12 de março de 2023

Nós, da Coletividade Autônoma TRANS RESISTIR , residentes na cidade de Pelotas/RS, viemos através desta nota de repúdio tornar pública nossa crescente preocupação à respeito de uma ideologia que está sendo propagada e defendida tanto entre discentes quanto  docentes dentro dos campus da UFPel, em destaque no ICH e CA mas também nas ruas da cidade de Pelotas.

Segundo o dossiê realizado pela a Associação Nacional de Travestis e Transexuais (ANTRA)[1] que tem por objetivo o mapeamento dos transfeminicídios e também das graves violações de direitos humanos a que são expostas a população de Travestis e Transgêneros  no Brasil, vivemos no país que mais  mata pessoas trans no mundo. Pelo 14º ano consecutivo o Brasil lidera o ranking de assassinatos de pessoas trans e travestis. Temos vivenciado nos últimos anos de forma brusca a intensificação do neoliberalismo, do conservadorismo e do fascismo mascarado com outros nomes. Em várias partes do mundo, presenciamos um crescente disparo do discurso feminista radical trans excludente (TERF, na sigla em inglês), que tem propagado através de difamação a associação de identidades trans à criminalidade.

O discurso "TERF" ou “RADFEM” não reconhece a existência de todas as pessoas como indivíduos da sociedade, desconsidera a autodeterminação de gênero e flerta com determinismo biológico, defendendo a existência de uma “natureza feminina” universal de conotação biológica. Tal discurso está focado em atacar a identidade de gênero de pessoas trans através da "materialidade de seus corpos", ou seja, só serão mulheres aquelas que possuem uma vagina e útero, só serão homens aqueles que possuem pênis. Essa noção determinista biológica nega e ataca as travestilidades e transmasculinidades. A ideia de que o gênero está intrinsecamente ligado à genitália prega uma "superioridade", ou seja, mulheres trans e travestis não seriam consideradas mulheres dentro do discurso violento das TERF.

A população trans é a mais suscetível a abandono familiar, sendo expulsas/os de casa por sua identidade de gênero, sofrendo violência física e psicológica, sem nenhum apoio/suporte. De acordo com estimativas da Antra[2], apenas 0,02% das pessoas trans no Brasil chegam ao ensino superior e, quando chegam, existe uma evasão muito grande do ambiente acadêmico decorrente de uma série de atravessamentos de classe, raça, gênero e sexualidade que tornam inviável a presença de indivíduos trans nestes espaços.

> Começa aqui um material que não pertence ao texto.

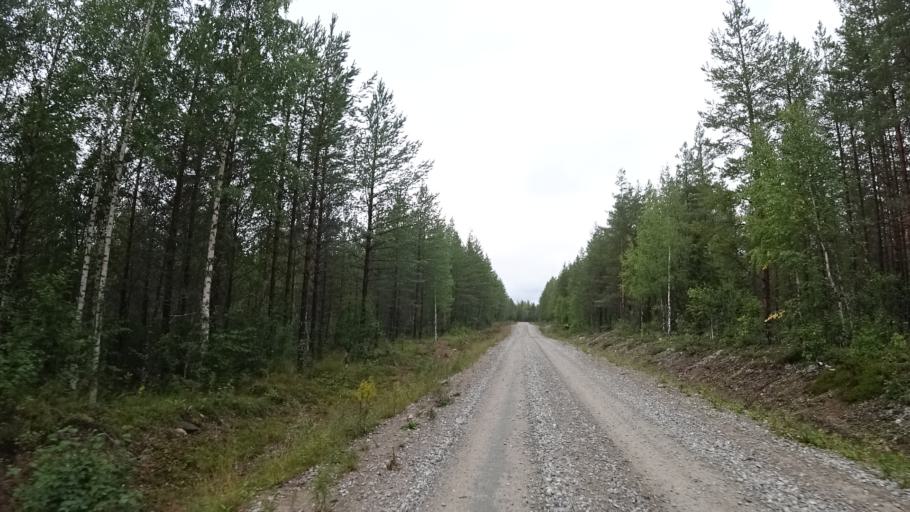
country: FI
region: North Karelia
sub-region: Pielisen Karjala
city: Lieksa
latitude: 63.4682
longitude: 30.2832
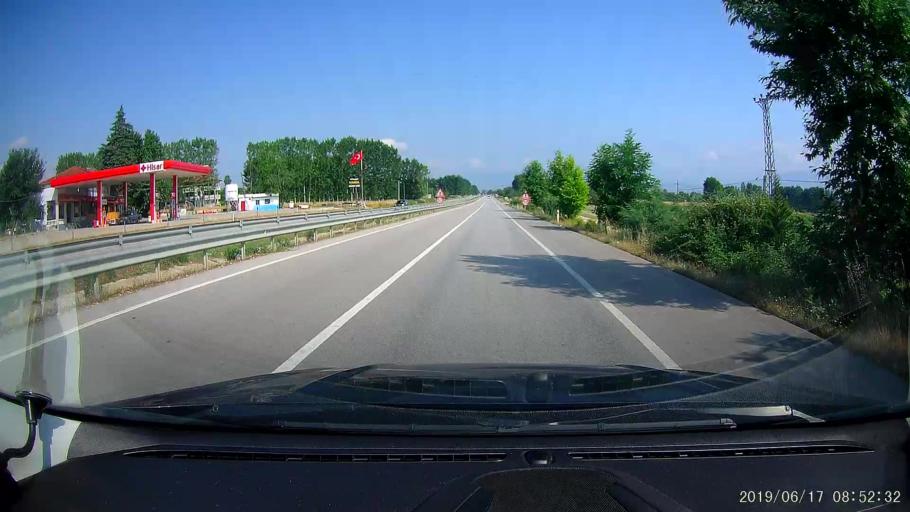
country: TR
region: Tokat
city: Erbaa
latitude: 40.6990
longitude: 36.4951
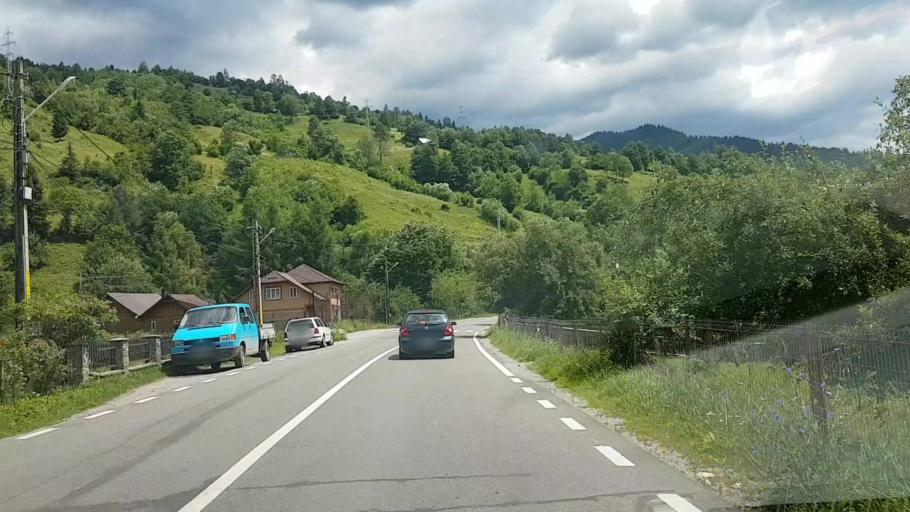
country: RO
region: Suceava
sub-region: Comuna Brosteni
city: Brosteni
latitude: 47.2609
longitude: 25.6861
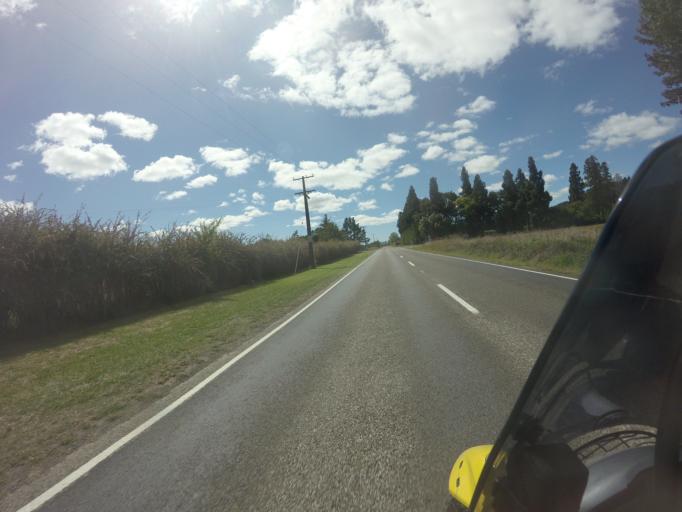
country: NZ
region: Bay of Plenty
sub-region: Whakatane District
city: Edgecumbe
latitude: -38.0600
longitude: 176.8240
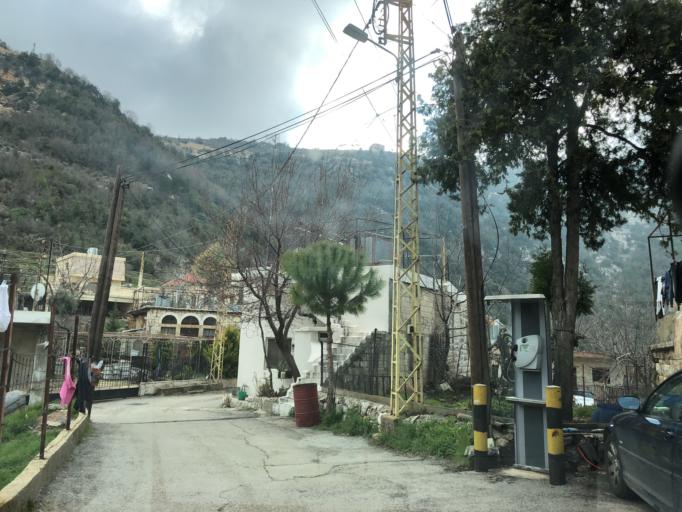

Acreditamos que a UFPEL é uma universidade pró diversidade e que não compactua com este tipo de ideologia em sua instituição. É importante destacar que existem docentes que pregam essa ideologia e estudantes que estão suscetíveis tanto para cooptação deste discurso que flerta com o extremismo, como para a sua reprodução. Acreditamos que uma instituição de ensino deve ser plural, acolhedora e inclusiva a nossos irmãos e irmãs. As mensagens de ódio escritas nos banheiros e os lambes nas paredes da universidade simbolizam um movimento que propaga ódio à diversidade, buscando invisibilizar nossas presenças e corpos, não nos reconhecendo como seres humanos. Depois de anos de luta do Movimento LGBTQI+, em 2019 foi decidido a nível nacional que a discriminação contra pessoas trans e travestis é crime inafiançável previsto na Lei n 7.716/1989.

Acreditamos que a realização de uma campanha institucional CONTRA A TRANSFOBIA e ações de cunho educativo que promovam respeito, inclusão, acolhimento e informação, voltadas tanto para a comunidade acadêmica quanto em outros espaços são importantes na luta contra esses discursos de ódio e preconceito. Esperamos que as medidas de cunho institucional sejam tomadas para nossa segurança física, psicológica e a nossa permanência no espaço acadêmico.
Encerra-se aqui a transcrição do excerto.